=== WHAT THE TASK REQUIRES ===
Copy out every line of the entries below without changing anything, and leave the pictures out.

[Part of a data file]
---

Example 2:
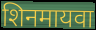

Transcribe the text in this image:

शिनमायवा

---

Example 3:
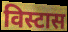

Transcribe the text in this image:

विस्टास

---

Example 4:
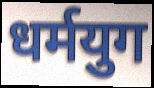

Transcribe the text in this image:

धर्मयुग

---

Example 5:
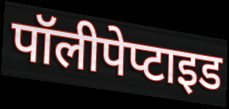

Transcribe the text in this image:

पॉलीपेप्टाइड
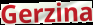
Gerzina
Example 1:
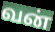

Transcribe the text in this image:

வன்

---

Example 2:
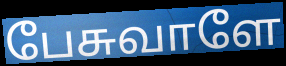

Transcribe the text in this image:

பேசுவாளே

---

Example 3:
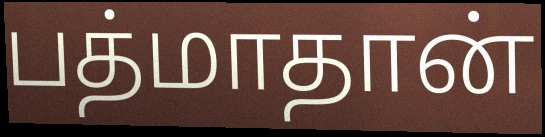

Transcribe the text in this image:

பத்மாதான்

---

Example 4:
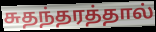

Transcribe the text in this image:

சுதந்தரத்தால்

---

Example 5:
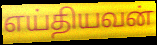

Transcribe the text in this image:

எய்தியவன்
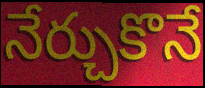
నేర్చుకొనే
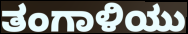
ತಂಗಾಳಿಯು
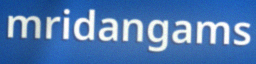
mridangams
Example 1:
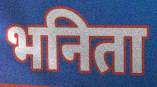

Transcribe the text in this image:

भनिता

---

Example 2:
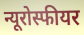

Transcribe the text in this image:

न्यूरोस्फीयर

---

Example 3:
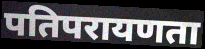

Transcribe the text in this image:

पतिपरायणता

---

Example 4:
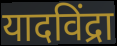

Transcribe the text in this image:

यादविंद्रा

=== IN RESPONSE ===
---

Example 2:

Transcribe the text in this image:

शिनमायवा

---

Example 3:

Transcribe the text in this image:

विस्टास

---

Example 4:

Transcribe the text in this image:

धर्मयुग

---

Example 5:

Transcribe the text in this image:

पॉलीपेप्टाइड
Gerzina
Example 1:

Transcribe the text in this image:

வன்

---

Example 2:

Transcribe the text in this image:

பேசுவாளே

---

Example 3:

Transcribe the text in this image:

பத்மாதான்

---

Example 4:

Transcribe the text in this image:

சுதந்தரத்தால்

---

Example 5:

Transcribe the text in this image:

எய்தியவன்
నేర్చుకొనే
ತಂಗಾಳಿಯು
mridangams
Example 1:

Transcribe the text in this image:

भनिता

---

Example 2:

Transcribe the text in this image:

न्यूरोस्फीयर

---

Example 3:

Transcribe the text in this image:

पतिपरायणता

---

Example 4:

Transcribe the text in this image:

यादविंद्रा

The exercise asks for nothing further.